▶ 本文抜粋
--------
整備履歴情報は、整備のタイミング毎に端末36に入力され得る。
【0032】
設備情報は、設備の損傷履歴を示す損傷履歴情報を含んでもよい。損傷履歴は、設備における損傷の履歴である。損傷履歴情報は、損傷日情報を含んでもよい。損傷日情報は、設備の損傷を発見された日を示す情報である。損傷履歴情報は、損傷形態情報を含んでもよい。損傷形態情報は、設備で発見された損傷形態を示す情報である。例えば、損傷形態は、フレーキング、スミアリング、摩耗及び電食等である。フレーキングは、軸受では、転がり接触面に発生する金属疲労による剥離現象である。フレーキングは、不具合の結果発生する場合もあるが、正常な軸受の寿命でも発生する。フレーキングは、軸受の外輪、内輪及び転動体に発生する。摩耗は、軸に発生することがある。軸受の内輪穴と軸のはめあいが甘いと軸摩耗が発生する。軸が軸受より柔らかい材質であるので、軸が大きく摩耗する。摩耗は、ハウジングに発生することがある。軸受の外輪とハウジングの穴のはめあいが甘いとハウジング摩耗が発生する。ハウジングが軸受より柔らかい材質であるので、ハウジングの方が大きく摩耗する。電食は、インバータ駆動モータ等で発生しやすい。漏洩電流によるスパークで洗濯板状の凹凸の電食が発生する。損傷履歴情報は、損傷の発見のタイミング毎に端末36に入力され得る。
【0033】
設備情報は、設備の劣化履歴を示す劣化履歴情報を含んでもよい。劣化履歴は、設備における劣化の履歴である。例えば、劣化は、設備の機能が維持されている状態で、設備の使用に伴い発生する劣化である。劣化履歴情報は、劣化日情報を含んでもよい。劣化日情報は、設備の劣化を発見された日を示す情報である。劣化履歴情報は、劣化形態情報を含んでもよい。劣化形態情報は、設備で発見された劣化形態を示す情報である。例えば、劣化形態は、フレーキングと呼ばれる疲労剥離によるベアリングの損傷等である。劣化履歴情報は、劣化の発見のタイミング毎に端末36に入力され得る。
【0034】
サーバ1の構成例について説明する。
図2は、実施形態に係るサーバ1の構成を例示するブロック図である。
--------
枠付きレイアウト項目のリスト
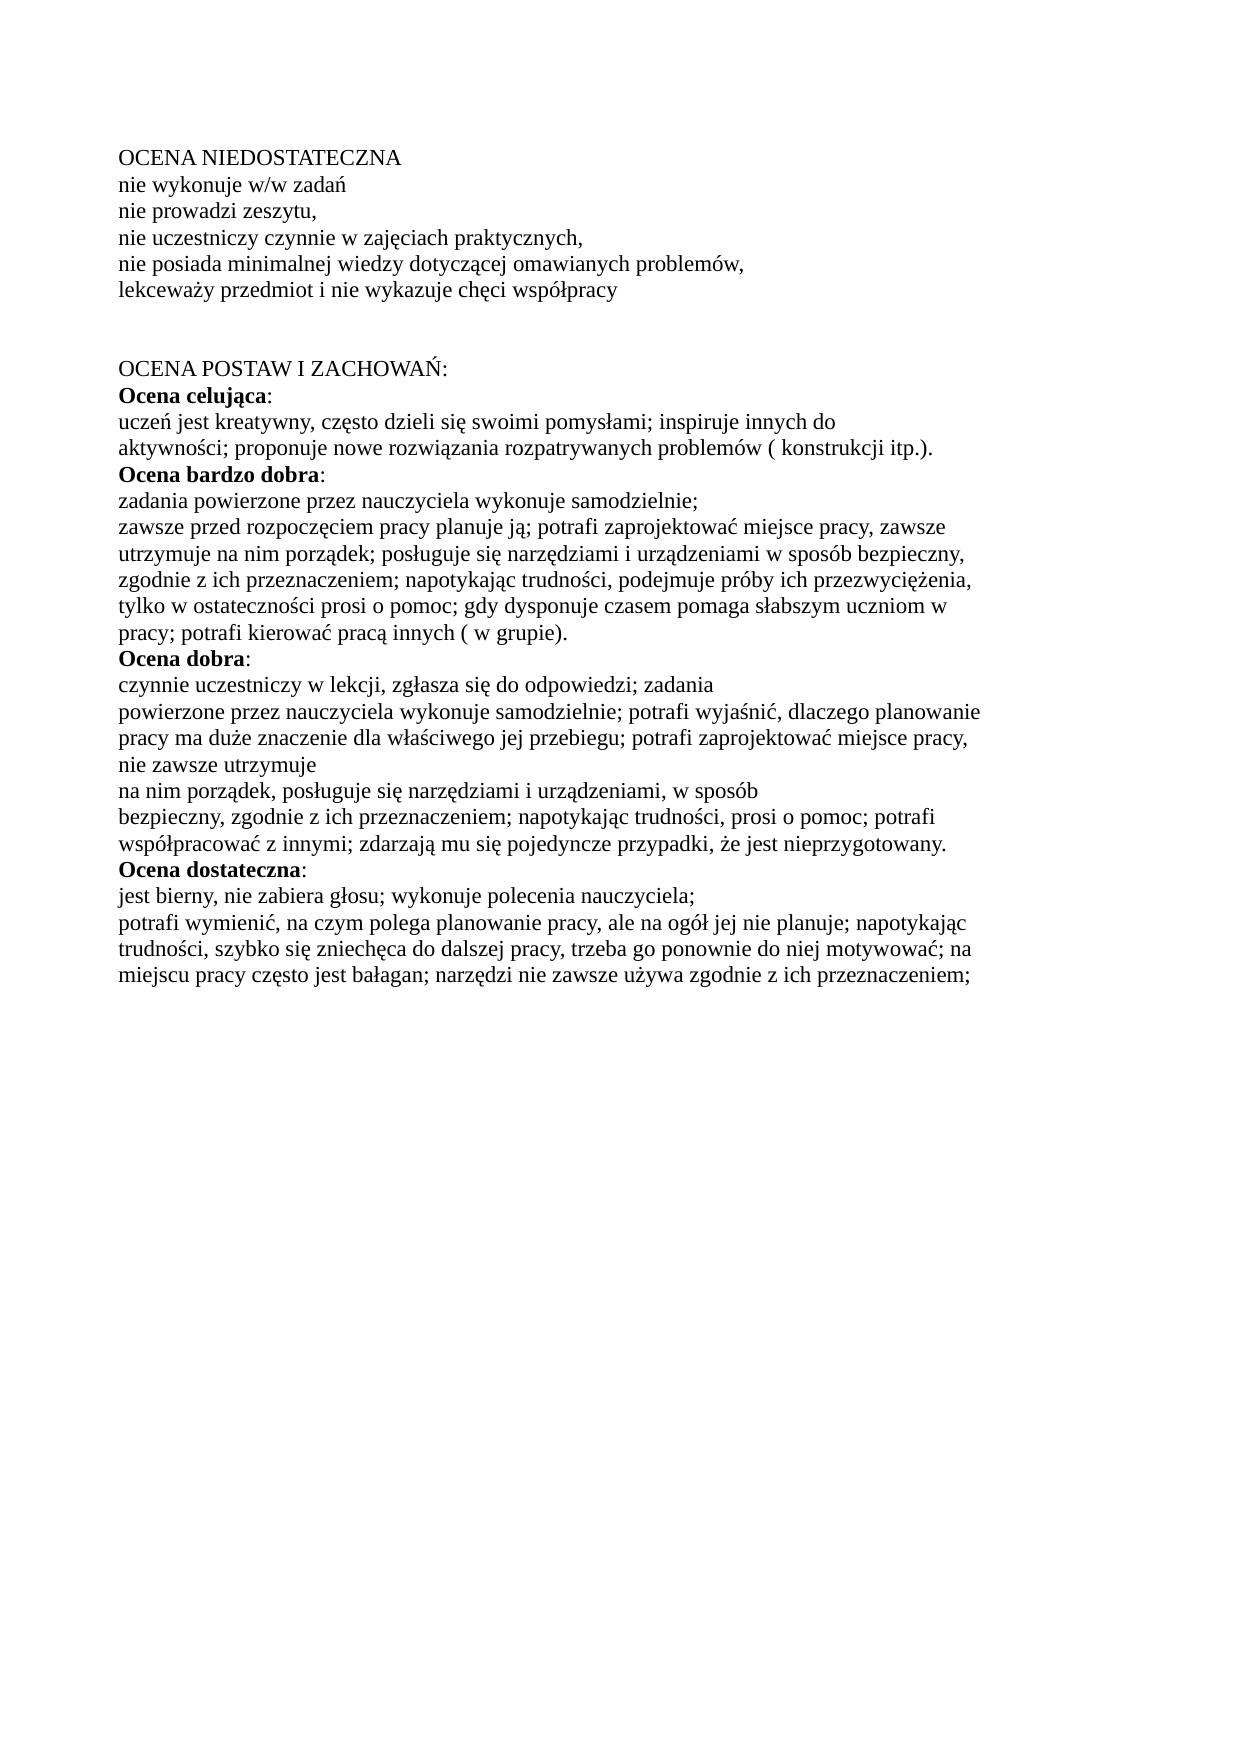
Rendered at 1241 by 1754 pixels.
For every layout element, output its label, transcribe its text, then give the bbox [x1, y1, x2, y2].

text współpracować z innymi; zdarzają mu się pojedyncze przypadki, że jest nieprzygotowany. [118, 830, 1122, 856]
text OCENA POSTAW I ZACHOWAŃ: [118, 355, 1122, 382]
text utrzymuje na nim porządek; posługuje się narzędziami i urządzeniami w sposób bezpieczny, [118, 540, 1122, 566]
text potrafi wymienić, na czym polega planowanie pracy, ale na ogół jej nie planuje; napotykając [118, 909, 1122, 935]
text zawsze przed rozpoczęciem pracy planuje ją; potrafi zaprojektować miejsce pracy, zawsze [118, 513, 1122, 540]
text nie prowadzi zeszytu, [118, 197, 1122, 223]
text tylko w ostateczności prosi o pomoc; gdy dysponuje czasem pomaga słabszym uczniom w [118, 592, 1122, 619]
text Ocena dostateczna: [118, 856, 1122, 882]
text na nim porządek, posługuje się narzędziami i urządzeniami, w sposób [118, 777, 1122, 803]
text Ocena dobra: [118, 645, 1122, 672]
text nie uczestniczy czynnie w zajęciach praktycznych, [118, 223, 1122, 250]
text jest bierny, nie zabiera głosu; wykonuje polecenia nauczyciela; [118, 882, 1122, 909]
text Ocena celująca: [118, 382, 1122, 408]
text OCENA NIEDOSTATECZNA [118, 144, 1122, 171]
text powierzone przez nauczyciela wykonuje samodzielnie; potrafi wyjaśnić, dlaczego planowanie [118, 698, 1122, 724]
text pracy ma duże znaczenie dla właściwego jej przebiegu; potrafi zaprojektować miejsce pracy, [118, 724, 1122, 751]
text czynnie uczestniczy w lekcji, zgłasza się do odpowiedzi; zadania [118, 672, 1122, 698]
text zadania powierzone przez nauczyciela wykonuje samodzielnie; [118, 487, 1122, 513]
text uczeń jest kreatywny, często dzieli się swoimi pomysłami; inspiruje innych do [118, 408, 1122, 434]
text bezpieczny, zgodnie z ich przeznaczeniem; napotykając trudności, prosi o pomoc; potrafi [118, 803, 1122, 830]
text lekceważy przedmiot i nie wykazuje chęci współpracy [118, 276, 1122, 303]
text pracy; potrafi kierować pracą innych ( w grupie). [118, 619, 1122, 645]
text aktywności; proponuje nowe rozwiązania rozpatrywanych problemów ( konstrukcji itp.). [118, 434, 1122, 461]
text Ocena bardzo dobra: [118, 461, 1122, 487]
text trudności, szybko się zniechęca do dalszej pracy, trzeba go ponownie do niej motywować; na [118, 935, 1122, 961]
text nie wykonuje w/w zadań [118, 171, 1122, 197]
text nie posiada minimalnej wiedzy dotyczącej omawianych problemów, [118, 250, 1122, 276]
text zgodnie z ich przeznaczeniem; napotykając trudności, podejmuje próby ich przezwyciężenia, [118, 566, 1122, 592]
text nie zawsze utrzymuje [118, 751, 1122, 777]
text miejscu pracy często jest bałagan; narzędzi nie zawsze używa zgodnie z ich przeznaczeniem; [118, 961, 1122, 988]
--------
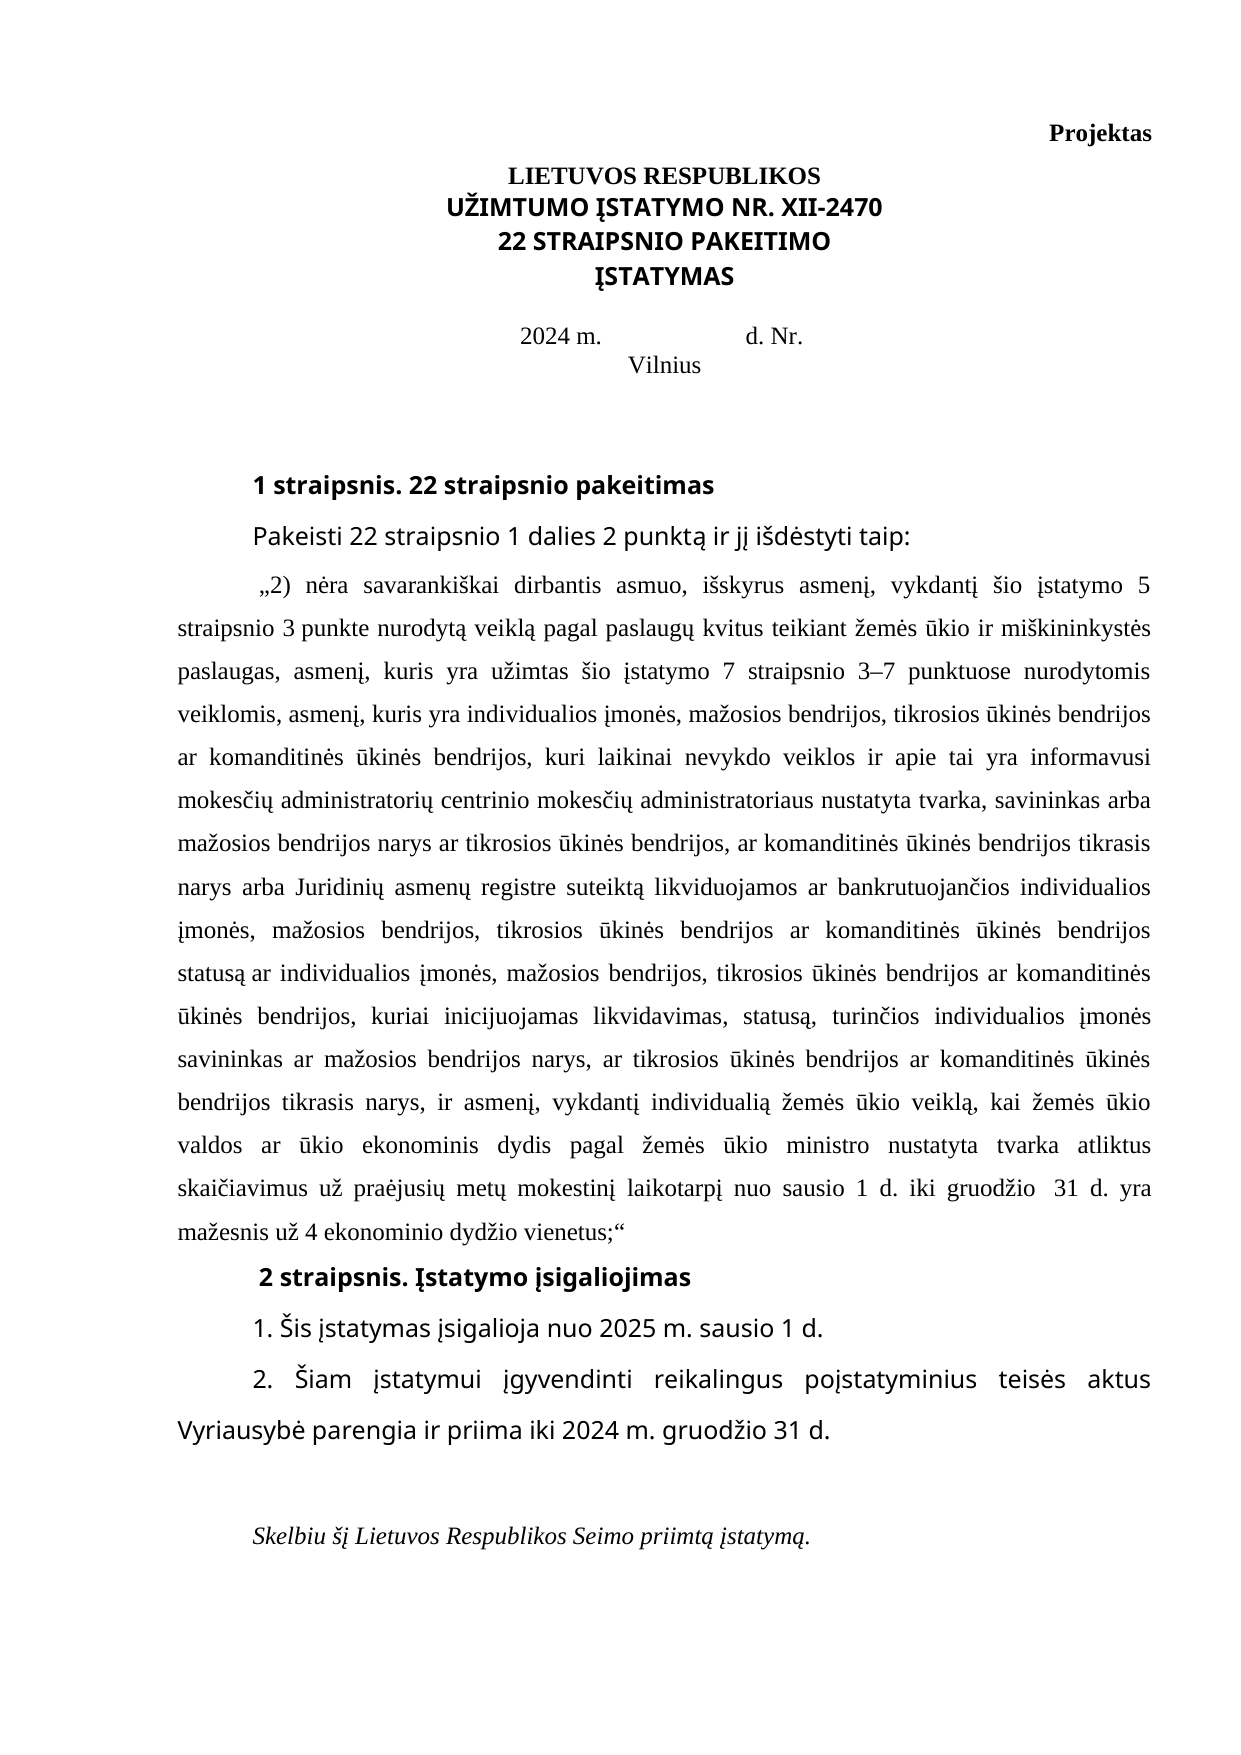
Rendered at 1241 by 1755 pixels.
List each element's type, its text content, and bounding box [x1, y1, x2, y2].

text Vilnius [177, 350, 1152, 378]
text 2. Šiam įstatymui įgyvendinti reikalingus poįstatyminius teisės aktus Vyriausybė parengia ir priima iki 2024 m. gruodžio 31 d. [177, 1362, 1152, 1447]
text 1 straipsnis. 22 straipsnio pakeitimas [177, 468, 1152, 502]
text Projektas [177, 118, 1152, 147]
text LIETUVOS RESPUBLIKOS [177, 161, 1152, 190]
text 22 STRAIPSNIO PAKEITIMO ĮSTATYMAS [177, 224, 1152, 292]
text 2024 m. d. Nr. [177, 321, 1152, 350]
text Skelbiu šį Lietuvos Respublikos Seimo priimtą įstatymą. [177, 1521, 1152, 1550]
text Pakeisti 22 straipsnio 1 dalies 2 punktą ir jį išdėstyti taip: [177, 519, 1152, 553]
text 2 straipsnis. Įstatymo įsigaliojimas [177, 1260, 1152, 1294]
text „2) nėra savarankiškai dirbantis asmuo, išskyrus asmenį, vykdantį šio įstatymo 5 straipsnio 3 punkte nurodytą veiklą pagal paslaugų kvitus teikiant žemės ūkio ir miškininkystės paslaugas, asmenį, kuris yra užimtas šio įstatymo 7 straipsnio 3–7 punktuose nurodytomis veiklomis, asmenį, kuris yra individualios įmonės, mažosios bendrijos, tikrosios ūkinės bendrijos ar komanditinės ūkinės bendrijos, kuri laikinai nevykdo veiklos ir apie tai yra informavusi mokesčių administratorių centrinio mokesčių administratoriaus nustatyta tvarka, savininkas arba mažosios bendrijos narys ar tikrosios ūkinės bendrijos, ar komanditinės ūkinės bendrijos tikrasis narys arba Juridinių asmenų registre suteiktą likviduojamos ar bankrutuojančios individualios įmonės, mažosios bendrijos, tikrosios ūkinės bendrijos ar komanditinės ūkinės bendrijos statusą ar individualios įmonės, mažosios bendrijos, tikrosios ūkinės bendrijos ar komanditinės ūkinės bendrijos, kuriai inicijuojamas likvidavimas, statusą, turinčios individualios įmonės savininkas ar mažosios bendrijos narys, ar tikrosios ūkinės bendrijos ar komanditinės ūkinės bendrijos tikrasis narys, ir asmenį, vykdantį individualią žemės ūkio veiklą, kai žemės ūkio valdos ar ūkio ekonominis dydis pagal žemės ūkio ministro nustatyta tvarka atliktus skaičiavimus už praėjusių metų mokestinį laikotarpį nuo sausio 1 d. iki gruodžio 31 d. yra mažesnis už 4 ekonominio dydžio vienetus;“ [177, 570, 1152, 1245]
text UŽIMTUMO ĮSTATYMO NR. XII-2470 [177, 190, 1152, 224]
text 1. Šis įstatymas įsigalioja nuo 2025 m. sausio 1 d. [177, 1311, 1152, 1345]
--------
▶ 課題一覧
- a) 次の(i)～(iii)の記述が上記の本文抜粋と一致するかを、それぞれ「はい」か「いいえ」で答え、判断の決め手となる本文の語句を正確に引用してください。(i) フレーキングは、正常な軸受の寿命でも発生する。(ii) 軸摩耗では、軸受の方が軸より大きく摩耗する。(iii) 電食は、インバータ駆動モータ等で発生しやすい。
- b) 上記の本文抜粋を2文で要約してください。

▶ 解答一覧
- a)
(i) はい。「フレーキングは、不具合の結果発生する場合もあるが、正常な軸受の寿命でも発生する。」
(ii) いいえ。「軸が軸受より柔らかい材質であるので、軸が大きく摩耗する。」
(iii) はい。「電食は、インバータ駆動モータ等で発生しやすい。」

- b) 設備情報は、損傷日情報や損傷形態情報（フレーキング、スミアリング、摩耗、電食等）を含み得る損傷履歴情報と、劣化日情報や劣化形態情報を含み得る劣化履歴情報とを含んでもよく、これらは整備履歴情報と同様に、該当するタイミング毎に端末36に入力され得る。続いて、実施形態に係るサーバ1の構成例の説明が、その構成を例示する図2のブロック図とともに始まる。